Baked Potato Super Live: Before Gigs Needed an Audience
For many music fans, the late seventies and eighties remain a high-water mark — not just for popular music, but for musicianship itself. It was a brief moment when commerce, craft, and curiosity aligned. MTV had arrived. Baby boomers had money. Albums — not singles — became the dominant artistic unit. And artists were given the time, budgets, and talent to explore.
Michael Jackson’s Thriller was the apex of that moment: culturally dominant, artistically ambitious, and meticulously constructed. It didn’t happen by accident.
A large part of the answer lies in Los Angeles.
As pop music shifted from New York’s Brill Building assembly line to the singer-songwriter culture of Laurel Canyon and Topanga, LA became the industry’s gravitational center. Warner Brothers, Capitol, A&M, Epic, even Motown — all headquartered there. Studios were lavishly funded. The best gear lived in one place. And just as important, so did the best players.
Studio musicians had always been essential. In the 1960s, the Wrecking Crew and the Funk Brothers quietly shaped hit after hit. So did the Muscle Shoals Swampers. So did Steve Cropper, Duck Dunn, and Booker T. — musicians whose names were often unknown to the public but deeply understood inside the industry.
Bands sometimes bristled at the arrangement. The Byrds famously learned — ink barely dry on their first contract — that the Wrecking Crew would be playing their parts. They were offended. That feeling subsided once the royalty checks arrived.
As pop music evolved into an album-driven medium, bands insisted on playing their own instruments. The Wrecking Crew era faded. But something unexpected followed: a new generation of studio musicians emerged — players who weren’t just efficient, but deeply musical. They cut their teeth on film scores, television, and jingles. Steely Dan abandoned the idea of a fixed band altogether, drawing instead from an elite pool of specialists.
By the early ’80s, the studio scene was thriving again.
Look at the Grammy winners for Album of the Year during that decade. Nearly all were studio-centric productions. Even the two “band” winners — Toto and U2 — leaned heavily on session-level collaboration. U2 had Brian Eno and Daniel Lanois shaping their sound. Toto, well… that band was studio dudes.
Jeff Porcaro and Steve Lukather embodied the era. As members of Toto, they were already successful. As session musicians, they were everywhere. Porcaro’s feel — elastic, precise, unshakable — and Lukather’s melodic, overdriven voice made them first-call players. They worked so constantly they routinely turned down major artists.
And then, on Sunday nights, they played for fun.
That brings us to Baked Potato Super Live, credited to the Greg Mathieson Project.
The “Project” was an ongoing Sunday night residency at the Baked Potato, a small jazz club in North Hollywood.
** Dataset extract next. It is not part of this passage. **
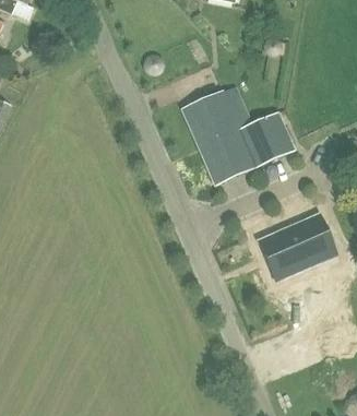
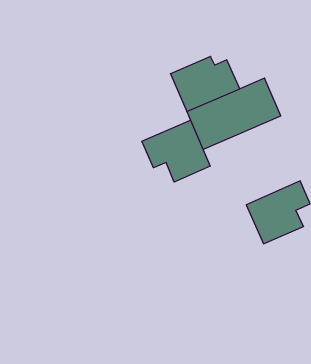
building: none -> [142,120,210,182]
For years it was a well-kept secret. Studio giants — Larry Carlton, Abe Laboriel, Jimmy Johnson, Carlos Vega, Lenny Castro, Porcaro — showed up after the week’s work was done. Freed from charts, producers, and the clock, they played.
Los Angeles musicians knew to check the LA Times Sunday Calendar listings early. Seats disappeared fast. There was often a line out the door.
In 1981, Larry Carlton — an LA native from Torrance — handed guitar duties to a 24-year-old Steve Lukather. A daunting inheritance. But Lukather was on fire. His range alone was extraordinary. Listen to his playing on Boz Scaggs’ “A Clue” and “Breakdown Dead Ahead” — it sounds like two different guitarists inhabiting the same body.
When Super Live was recorded, Lukather was also deep into work on Toto IV. “Rosanna” and “Africa” were still ahead of him. So were his lead vocals and songwriting successes. This was the hinge point — expectations meeting confidence.
If you want to hear the sound of experts enjoying their own abilities, this record captures it.
The opening track, “Bomp Me,” says everything immediately. Porcaro’s bass-drum triplets never relent. Lukather’s chorus-washed rhythm explodes into a whammy-bar solo that feels almost giddy in its freedom. This isn’t a twelve-bar cameo. It’s a musician finally allowed to speak in full sentences.
Not every track hits with the same intensity, but the groove never loosens. These players don’t compete; they complement. Pops Popswell anchors the bass with authority and restraint. Mathieson’s Hammond work grounds the band and gives the music shape.
Still, this is Porcaro and Lukather’s show — two high-school friends playing at the edge of their powers. If you listen closely, you can hear the smile — and practically see Jeff’s big white chompers practically visible — in the groove.
Listening now, what’s striking isn’t nostalgia — it’s chemistry.
Does anyone remember chemistry?
These players assumed mastery mattered. That curiosity was how you earned it. That time spent getting better wasn’t something to apologize for — it was required if you wanted to play.
These guys, on their night off no less, were just doing the work together because it was interesting and fun.
That way of working hasn’t disappeared entirely. There are always a few following their own muse. But it’s rare now. And good luck finding a Baked Potato in your town — especially if your first instinct is to look for it on your phone.